Para penonton yang enggan turut serta dalam bentrokan tersebut mulai memadati sisi seksi dan menekan tembok stadion dalam rangka mengungsi dari batu yang lalu-lalang. Tak kuat menahan tekanan, bagian bawah tembok mulai runtuh dan menimpa para suporter yang menepi.

Catatan 39 kematian bukan murni disebabkan oleh tembok yang runtuh. Malah, sebagian dari para suporter berhasil keluar dari stadion melalui reruntuhan. Kebanyakan dari korban meregang nyawa saat terjepit oleh kerumunan penonton yang lain sebelum keruntuhan terjadi.

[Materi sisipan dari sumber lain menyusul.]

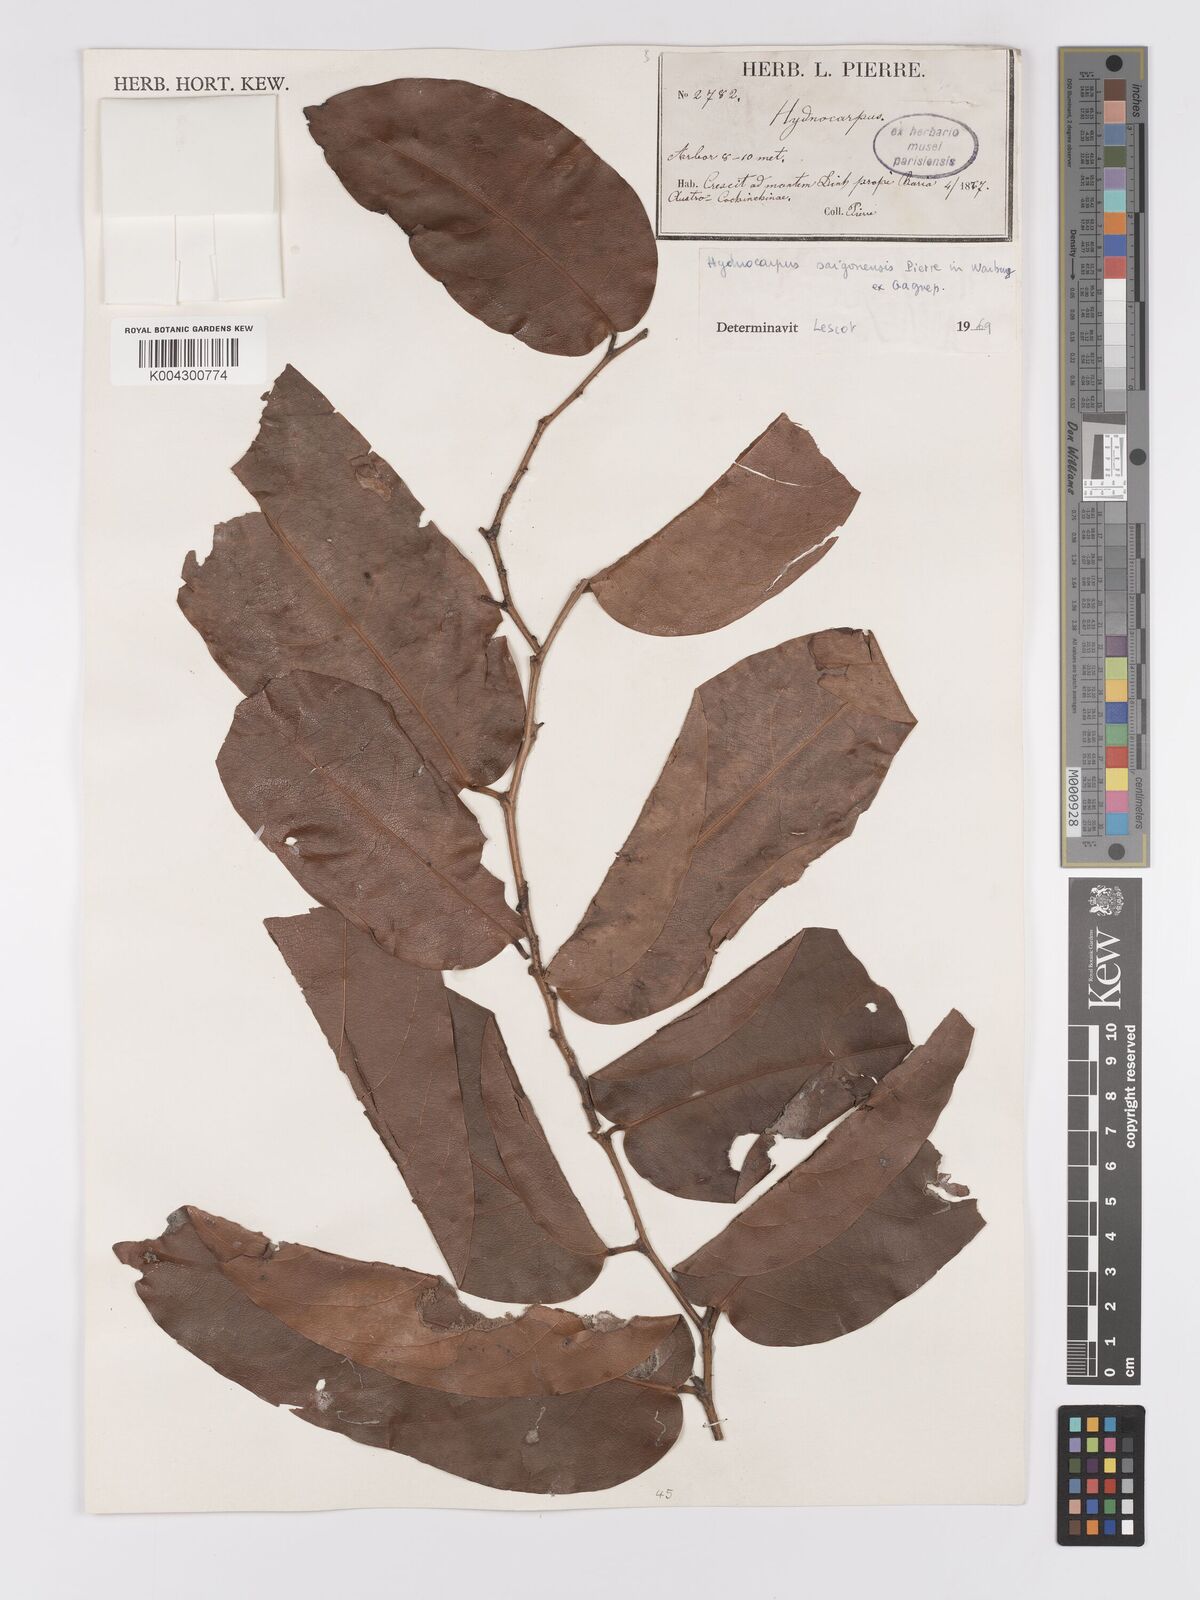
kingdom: Plantae
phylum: Tracheophyta
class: Magnoliopsida
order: Malpighiales
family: Achariaceae
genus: Hydnocarpus
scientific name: Hydnocarpus saigonensis
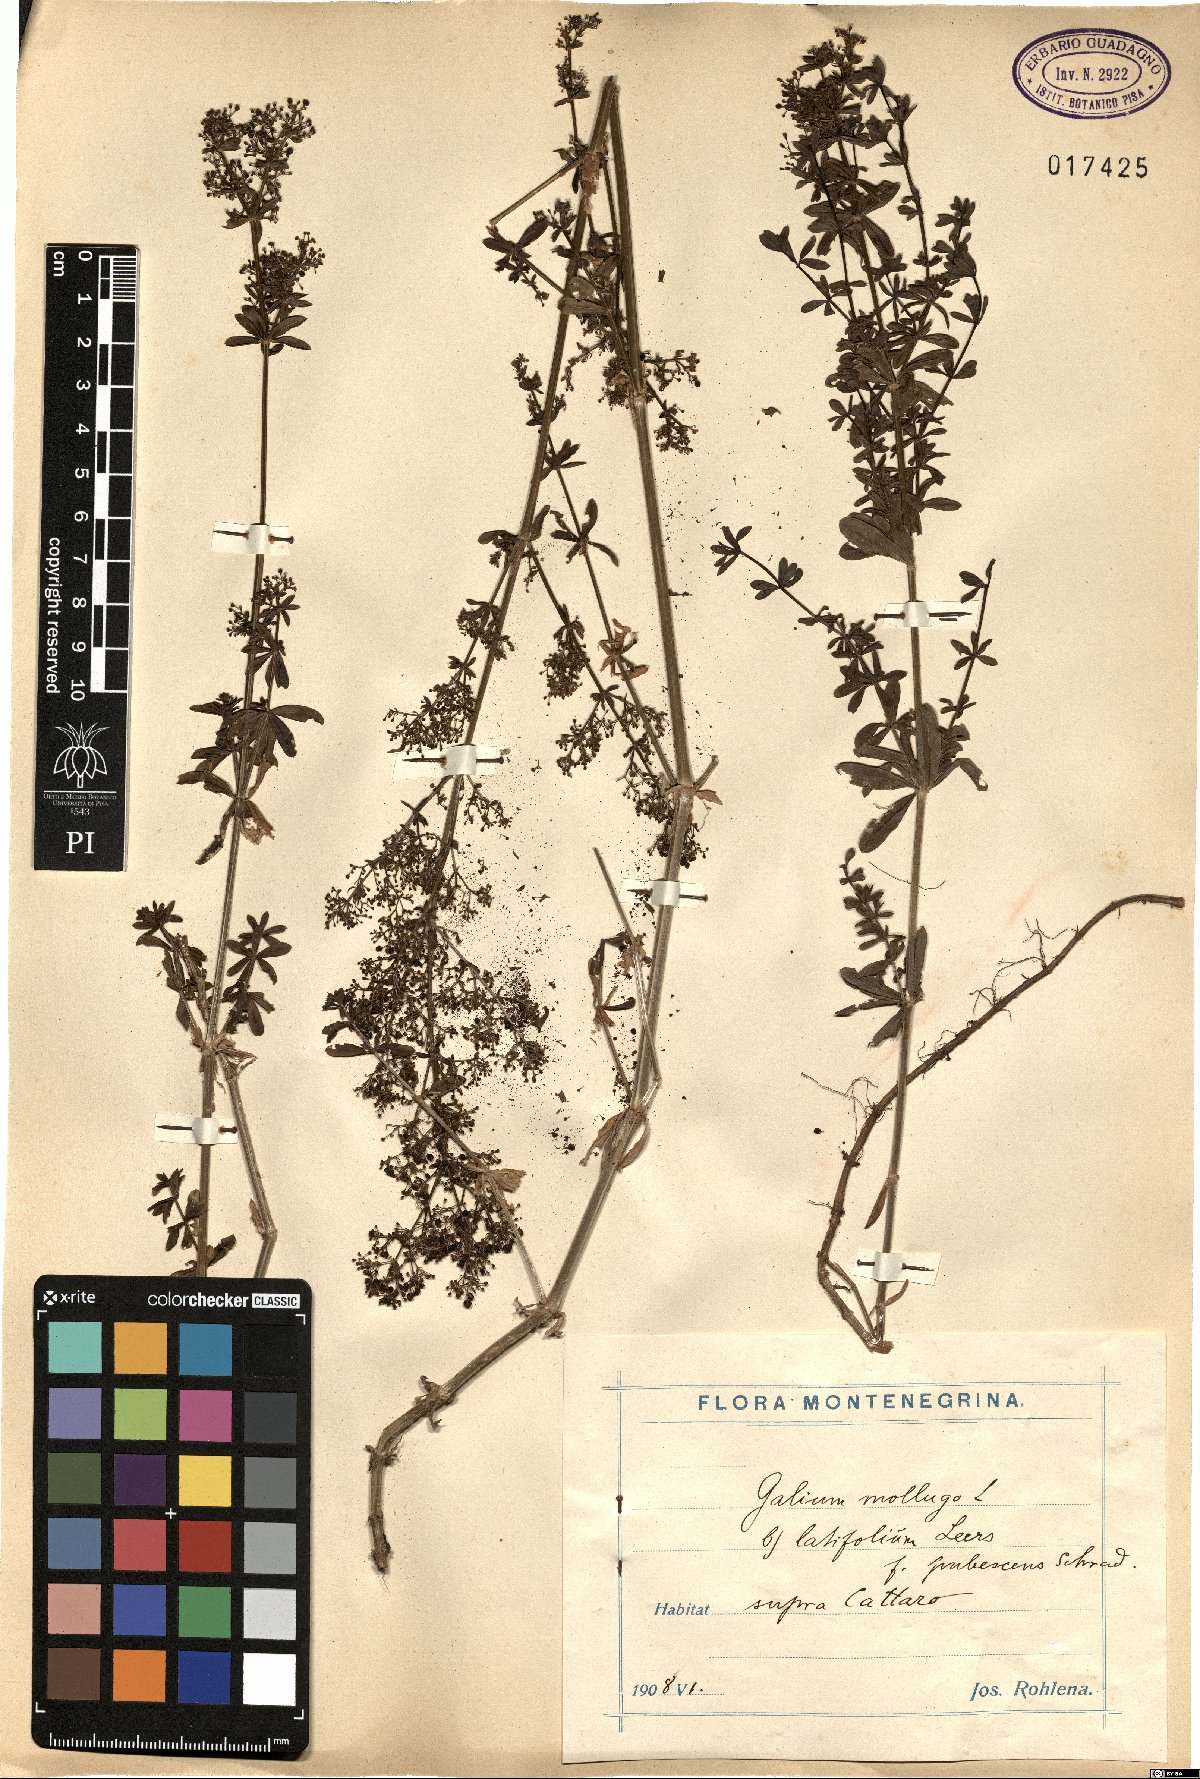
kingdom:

Suasana semakin keruh saat suporter dari seksi seberang, M, N, dan O, berhamburan keluar untuk memberi bantuan kepada rekan sejawatnya di seksi Z. Beruntung, pihak berwenang berhasil menggagalkan aksi suporter tersebut. Malapetaka ini berlangsung selama hampir dua jam lamanya.

Pertandingan saat itu ditunda sampai kerusuhan mereda. Setelah kedua kapten dari masing-masing klub membujuk para penonton, peluit menit pertama pun dibunyikan. Pertandingan berlangsung dengan khidmat dengan skor akhir 0-1 untuk kemenangan Juventus berkat tendangan penalti dari Michel Platini.

Larangan bermain bagi klub Inggris

Pasca penyelidikan dari berbagai pihak berwenang terkait, UEFA memutuskan bahwa klub manapun yang berasal dari kerajaan Inggris dilarang ikut serta dalam Liga Champions dan UEFA Cup, kecuali Liverpool yang mendapat enam tahun larangan bermain.

Sejak 1977 hingga 1984, klub-klub Inggris berhasil meraih enam dari delapan Piala Eropa dan larangan ini menjadi sebuah pecut tajam bagi sepakbola Inggris dan dunia olahraga secara keseluruhan.

Ketika larangan bermain diumumkan, Perdana Menteri Inggris, Margaret Tatcher, sepenuhnya mendukung segala keputusan yang telah dibuat dengan mengatakan, “Kita harus membersihkan olahraga ini dari aksi kekerasan di rumah kita sendiri kemudian mungkin kita bisa kembali  melanglang buana seperti sedia kala.”

Hukuman atas malapetaka yang terjadi tidak hanya dalam bentuk larangan bermain, namun juga tiga tahun menginap di hotel prodeo bagi 14 suporter Liverpool yang dianggap menjadi biang keladi dari kerusuhan tersebut.

Catatan redaksi: Setelah Tragedi Heysel, tidak ada perubahan besar pada struktur stadion di Inggris. Reformasi stadion baru terjadi usai terbitnya Taylor Report setelah Tragedi Hillsborough pada 1989 yang lagi-lagi melibatkan Liverpool.